Organotin Speciation Analyses in Marine Biota using NaBEt₄ Ethylation and GC-FPD

Introduction

Butyl- and phenyltin compounds are used worldwide mainly as antifouling agents and biocides. The International Maritime Organisation recently resolved that TBT should also be banned from use on larger vessels within the next decade. Interest in these contaminants remains high because TBT is a persistent pollutant, especially in marine sediments.

For speciation analyses of the butyltin compounds, they must be extracted from the matrix and derivatised into suitable forms for analysis by gas chromatographic. There are three common derivatisation procedures.

Hydride generation in the aqueous phase using sodium borohydride. However, the instability and volatility of butyltin hydrides can lead to losses of compounds and consequently to an underestimation of the determinand.
Extraction of organotin complexes with tropolone or diethyldithiocarbamate followed by Grignard derivatisation. The Grignard derivatisation requires scrupulously dry conditions and is rather time consuming.
Derivatisation in the aqueous phase using sodium tetraethylborate (NaBEt₄) and simultaneous extraction into an organic phase. The determination of organotin compounds in complex matrices, such as biological matrices with a high lipid content, has led to several problems including low recovery and low derivatisation efficiency.

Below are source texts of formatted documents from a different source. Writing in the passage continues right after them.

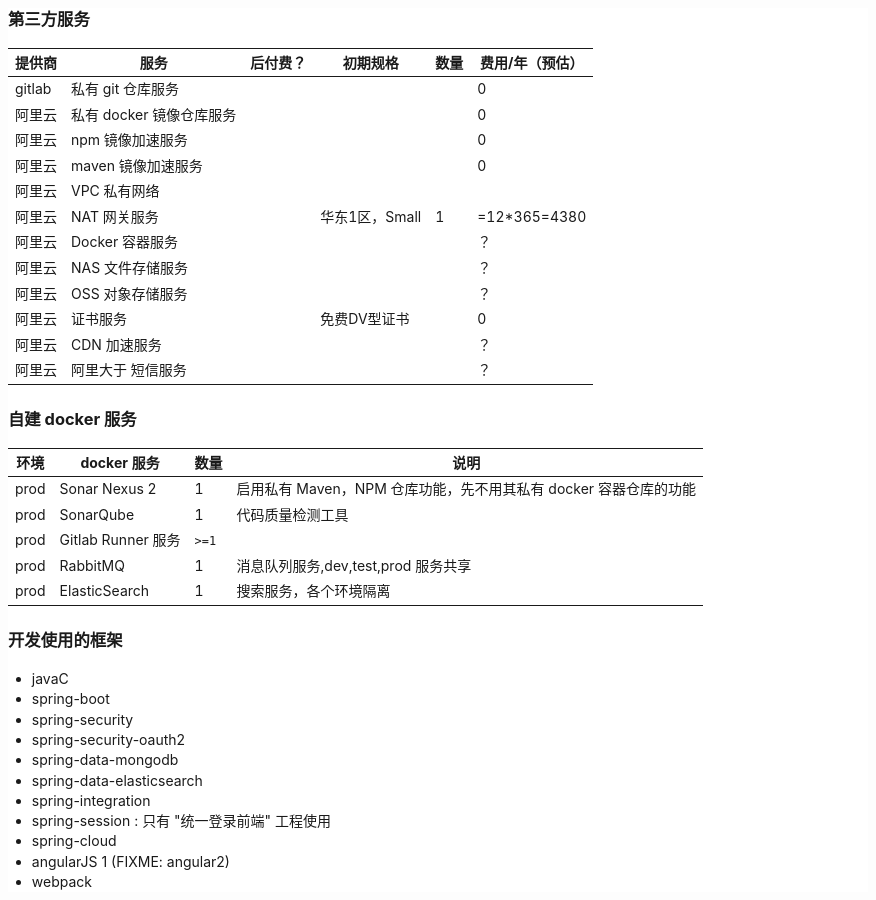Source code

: 

### 第三方服务

|提供商  |服务                    |  后付费？|初期规格             |数量   |费用/年（预估）|
|-------|------------------------|---------|--------------------|------|-----------|
|gitlab |私有 git 仓库服务         |         |                    |      |0          |
|阿里云  |私有 docker 镜像仓库服务  |         |                     |     |0          |
|阿里云  |npm 镜像加速服务          |        |                     |      |0          |
|阿里云  |maven 镜像加速服务        |        |                      |       |0          |
|阿里云  |VPC 私有网络             |        |                      |       |           |
|阿里云  |NAT 网关服务             |        |华东1区，Small         |1       |=12*365=4380 |
|阿里云  |Docker 容器服务          |        |                      |       |？         |
|阿里云  |NAS 文件存储服务          |        |                     |       |？        |
|阿里云  |OSS 对象存储服务          |        |                     |       |？          |
|阿里云  |证书服务                 |        |免费DV型证书           |       |0          |
|阿里云  |CDN 加速服务             |        |                      |       |？          |
|阿里云  |阿里大于 短信服务         |        |                      |       |？          |


 ### 自建 docker 服务
 
 |环境 | docker 服务            |数量       |说明|
 |-----|-----------------------|----------|-----|
 |prod |Sonar Nexus 2          |1          |启用私有 Maven，NPM 仓库功能，先不用其私有 docker 容器仓库的功能|
 |prod |SonarQube              |1          |代码质量检测工具|
 |prod |Gitlab Runner 服务      |`>=1`     |      |
 |prod |RabbitMQ               |1          |消息队列服务,dev,test,prod 服务共享 |
 |prod |ElasticSearch          |1          |搜索服务，各个环境隔离 |


### 开发使用的框架

* javaC
* spring-boot
* spring-security
* spring-security-oauth2
* spring-data-mongodb
* spring-data-elasticsearch
* spring-integration
* spring-session : 只有 "统一登录前端" 工程使用 
* spring-cloud
* angularJS 1 (FIXME: angular2)
* webpack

This work describes an optimisation of the derivatisation and extraction technique of organotin compounds for marine biota.

Sample Preparation

Using approximately 0.5 g of freeze-dried tissue, samples were dissolved in 10 mL of tetramethylammonium hydroxide. To optimise the dissolution, samples were stirred in an ultrasonic bath for 1.5 h at 50°C. After complete dissolution of the tissue, buffer and acetic acid were added to stabilise the pH between 4 and 5. The samples were simultaneously derivatised and extracted using 1 mL of a freshly prepared sodium tetraethylborate (NaBEt₄) solution and 5 mL of n-hexane. The samples were mechanically shaken for 20 min, then centrifuged at 5000 rpm for 15 min at a temperature of 0°C.

Following a double extraction procedure, the combined extract was dried with activated sodium sulfate and concentrated to ~0.5 mL by evaporation. The samples were then cleaned up using SPE (Solid Phase Extraction) Florisil cartridges and eluted with 10 mL of n-hexane. The purified samples were again concentrated to about 0.5 mL prior to analysis by GC-FPD.

Analysis by GC-FPD

An HP 5890 Gas Chromatograph equipped with a Flame Photometric Detector (FPD) (610 nm filter and with a hydrogen-rich flame) was used for all organotin determinations. A 30 × 0.25 mm × 0.25 mm HP-5 (Hewlett-Packard) capillary column (5% phenyl methyl silicone) was used with splitless injection (250°C) and the FPD was maintained at 270°C. Helium, at a flow of 1 mL min^-1, was used as the carrier gas. The GC temperature program was 60°C for 2 min, then 60-270°C at 6°C min^-1 and 270°C for 20 min.

Quality Control Procedures

A strict quality control system based on the use of different internal standards has been introduced. Tripropyltin was used as internal standard to control the derivatisation reaction. Tetraoctyltin was used to check the overall extraction efficiency. Tetrabutyltin was used to verify the GC-FPD performance throughout the analyses.

Technique Validation

The technique was validated using Certified Reference Materials (NIES-11 and BCR-477) and has been successfully applied to different biological matrices (fish, mussels, oyster and barnacles). Figure 1 reports chromatograms of a spiked blank, oyster tissue and mussel tissue (BCR 477). Both baseline and peaks are very well defined which allow an accurate and precise quantification.

Figure 1 GC-FPD chromatograms of samples spiked with the three internal standards (tripropyltin, tetrabutyltin and tetraoctyltin: a) blank, b) oyster tissue, c) mussel tissue BCR 477

After optimising and validating the method by analysing Certified Reference Materials, this method was subsequently successfully applied to real marine biota samples: mussels, oysters, fish and barnacles. Table 1 reports the results of five independent analyses on the same oyster tissue, demonstrating the excellent reproducibility of the technique.

Table 1 Results (ng g^-1 as chloride) of five independent determination of organotin compounds in oyster tissue.

Reference

R. Cassi, I. Tolosa, J. Bartocci, S.J. de Mora (2002) Organotin Speciation Analyses in Marine Biota using NaBEt₄ Ethylation and GC-FPD, Applied Organometallic Chemistry, 16, 355-359.